Rib-reinforced ultralight and ultra-strong shell lattices

Abstract

Shell lattices are promising candidates for lightweight multifunctional applications for their geometric uniqueness and distinct mechanical properties. However, due to the transition from yielding-to-buckling failure mode, shell lattices exhibit notably reduced strength at low relative densities (RDs), making the design and optimization of ultralight and ultra-strong shell lattices challenging. Herein, a novel design of rib-reinforced shell lattices, namely ribbed shell lattices, is proposed to enhance the strength of ultralight triply periodic minimal surface (TPMS) shell lattices.

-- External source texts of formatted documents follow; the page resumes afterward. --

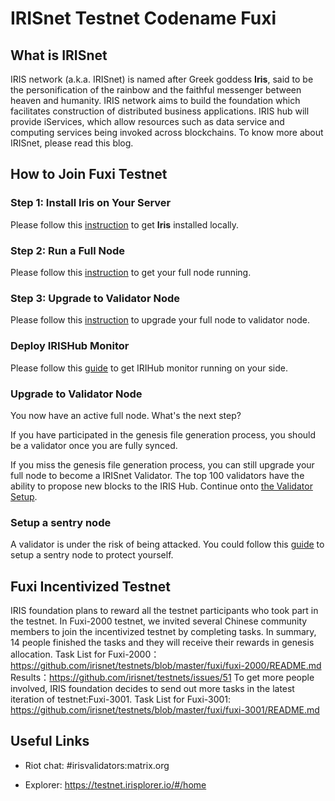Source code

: # IRISnet Testnet Codename Fuxi

## What is IRISnet

IRIS network (a.k.a. IRISnet) is named after Greek goddess **Iris**, said to be the personification of the rainbow and the faithful messenger between heaven and humanity. IRIS network aims to build the foundation which facilitates construction of distributed business applications. IRIS hub will provide iServices, which allow resources such as data service and computing services being invoked across blockchains. To know more about IRISnet, please read this blog.

## How to Join Fuxi Testnet

### Step 1: Install Iris on Your Server

Please follow this [instruction](Install-Iris.md) to get **Iris** installed locally.

### Step 2: Run a Full Node

Please follow this [instruction](Full-Node.md) to get your full node running.


### Step 3: Upgrade to Validator Node

Please follow this [instruction](Validator-Node.md) to upgrade your full node to validator node.

### Deploy IRISHub Monitor

Please follow this [guide](../tools/Deploy-IRIS-Monitor.md) to get IRIHub monitor running on your side.


### Upgrade to Validator Node

You now have an active full node. What's the next step? 

If you have participated in the genesis file generation process, you should be a validator once you are fully synced. 

If you miss the genesis file generation process, you can still upgrade your full node to become a IRISnet Validator. The top 100 validators have the ability to propose new blocks to the IRIS Hub. Continue onto [the Validator Setup](Validator-Node.md).

### Setup a sentry node

A validator is under the risk of being attacked. You could follow this [guide](../validators/Setup-Sentry-Node.md) to setup a sentry node to protect yourself.

## Fuxi Incentivized Testnet
IRIS foundation plans to reward all the testnet participants who took part in the testnet. In Fuxi-2000 testnet, we invited several Chinese community members to join the incentivized testnet by completing tasks. In summary, 14 people finished the tasks and they will receive their rewards in genesis allocation.
Task List for Fuxi-2000： https://github.com/irisnet/testnets/blob/master/fuxi/fuxi-2000/README.md
Results：https://github.com/irisnet/testnets/issues/51
To get more people involved, IRIS foundation decides to send out more tasks in the latest iteration of testnet:Fuxi-3001.
Task List for Fuxi-3001: https://github.com/irisnet/testnets/blob/master/fuxi/fuxi-3001/README.md

##  Useful Links

* Riot chat: #irisvalidators:matrix.org

* Explorer: https://testnet.irisplorer.io/#/home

By revealing the intrinsic relations between the curvature and stress directions of TPMS thin shell lattices, two groups of ribs are orchestrated along the representative curvature directions: the line of asymptotes (LOA) and the line of principal curvatures (LOC). Through physical realization and numerical simulations, incorporating ribs along the LOAs and LOCs that pass through the shell umbilical points is shown to enhance the strength by 112.3%, with an RD around 1.28%. Incorporating ribs can redistribute the stress and selectively strengthen thin shells to suppress their buckling deformation, especially at the umbilical region. The continuous ribs also provide additional load paths, resulting in improved load-bearing efficiency. These findings provide a practical design method for rib-reinforced ultralight and ultra-strong shell lattices against micro-architecture buckling failure.